If you’ve ever copied a string of foreign text into Google Translate, you’re surely familiar with the Detect Language function of neural machine translation, the form of language AI that delivers everything from a quick lookup in another language to the raw MT in any machine translation post-editing (MTPE) localization project. Even if you don’t know what language you’re looking at, NMT most likely does, if it’s been trained on the troves of real linguistic data that machine learning thrives on. For those with grander aspirations, ancient languages like Sanskrit are also candidates for this kind of recognition – something people who know Sanskrit’s rare but well-preserved workings can actually help improve for Google by contributing terms and expressions. (Here’s where.) Now, what if you wanted help recognizing ancient carvings in a language almost no one today can read even a shred of, known but only painstakingly decipherable from sparse relics? Seen another way, would any language AI model be powerful enough to quickly parse the bare meaning of a Rosetta stone of sorts from which two of the three languages had been scrubbed before it being smashed to pieces and scattered?

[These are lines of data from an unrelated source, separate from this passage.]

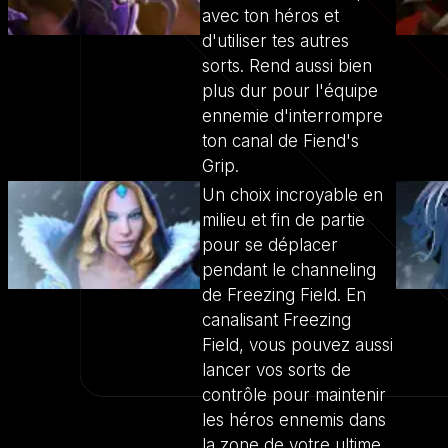
avec ton héros et
d'utiliser tes autres
sorts. Rend aussi bien
plus dur pour l'équipe
ennemie d'interrompre
ton canal de Fiend's
Grip.
Un choix incroyable en
milieu et fin de partie
pour se déplacer
pendant le channeling
de Freezing Field. En
canalisant Freezing
Field, vous pouvez aussi
lancer vos sorts de
contrôle pour maintenir
les héros ennemis dans
la zone de votre ultime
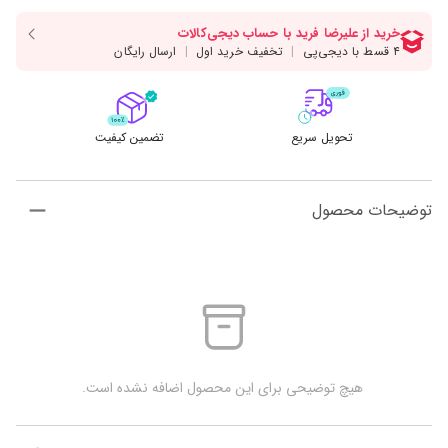
تحویل سریع
تضمین کیفیت
توضیحات محصول
 هیچ توضیحی برای این محصول اضافه نشده است.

In short, the answer seems to be yes, with the right kind of legwork. On February 8th, tech news publication Rest of World announced MIT researcher Jiaming Luo’s successful application of an AI model able to translate between modern language pairs in the task of recreating, through automation, the mammoth 20th century undertaking that first made Linear B, the earliest known form of Greek, legible in translation. Linear B, something like a symbolic version of ancient Greek, was more code-broken than translated when it was first deciphered glyph-by-glyph in the 1950s. After decades of rote testing on the validity of candidate definitions using paper strips numbering in the hundreds of thousands, a conundrum that outlived prime contributor Alice Kober, an English architect named Michael Ventris managed to pull semantic meaning from those accumulated labelling endeavors. By contrast, Luo and his team’s algorithm ran for just hours once configured to translate Linear B into modern Greek, achieving roughly 2/3 accuracy in translation. In other words, with the baseline knowledge that Kober and Ventris had furnished to validate, the algorithm output an abundantly post-editable translation, tunable to prehistoric standards for accuracy.

When making analogies to mainstream language AI applications, it’s important to note that much of what enabled MIT’s researchers to leverage machine learning was not purely linguistic in nature. Like the original effort to crack Linear B, doing so with a computer relied on testing and process-eliminating potential logical relations between words that were documented discreetly as terms without clear relations. If Google Translate is something like a term-recall mechanism, the scenario at hand involved the very different task of testing hypotheses against tidbits of certainty as to whether formulations of characters worked or did not, as a whole, in structuring meaningful expressions. Nevertheless, despite its many customizations, researchers did first establish the algorithm’s capabilities purely as a translation tool: linguistic AI, plus some logical computation of all the good sense language comes encoded with.

Where are neural machine translation and language AI heading in 2022? If nowhere else, the distant past, in search of more interesting places.